For a moment, Haojing’s thoughts spun, as she considered what this meant for her and her brother.
“Do you understand?”
She nodded.
“Does he work?”
“When he can. He can’t do much, but he helps. Sometimes he sorts scrap for the metal peddler.”
“I’m afraid he’ll have to stay at home from now on.”
“What is the risk, exactly?”
“His algorithm is eating itself. His code has cannibalized; it’s begun to overwrite not just his specific data but its own core functions. And the problem is accelerating. If this data is correct, he’s lost more signal in the past week than he did in the previous year. The hub can save him, along with my code injection, but every time he disconnects, his implant is rewriting itself and performing less well.”
“Why?”
“Self-correction is its function; that’s what made the K-5 series so revolutionary. Its ability to iterate its own software has been essential to its success. But it’s decades old and now it’s failing. Somewhere, deep in the code, its ability to identify what it should and shouldn’t overwrite has gone wrong. The hub’s software knows the difference; that’s hardwired. But the implant’s great strength has become the problem that’s killing your brother. Only constant connection to his hub can prolong his life. How long that will work, I can’t say.”
“Is there no permanent fix? Any way to really repair it?”
He breathed out through his mouth, slowly and theatrically.

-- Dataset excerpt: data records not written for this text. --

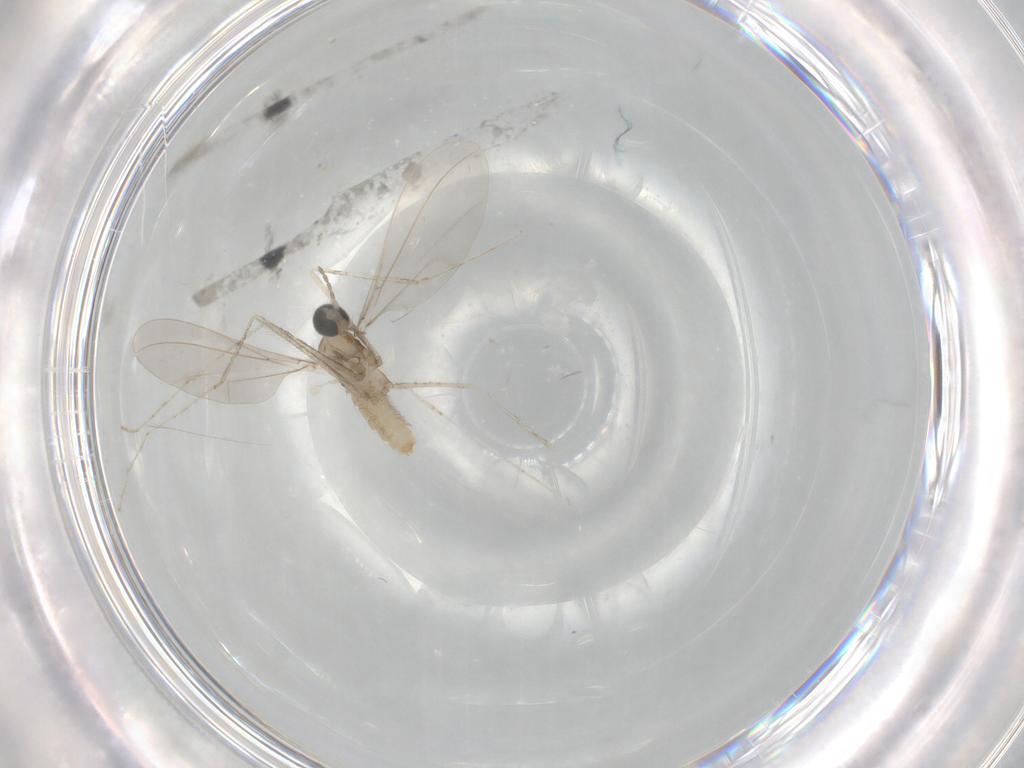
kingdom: Animalia
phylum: Arthropoda
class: Insecta
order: Diptera
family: Cecidomyiidae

“Sure. Someone could rewrite the firmware, flash it to stop the deterioration. There may be someone left in the world who can do that, someone who knows these systems and their code deeply enough to fix your brother’s implant for good.
He tapped the screen, looking absent as he discussed her brother’s potential death.
“But I certainly can’t.”
He carefully disconnected the drive and placed it into her waiting palm. In the damp air of the rusting condenser, it felt cold in her hand. He turned brusquely away from her and returned to his terminal. When he spoke again he seemed a thousand miles away.
“Hurry home, Haojing Wang. As fast as you can.”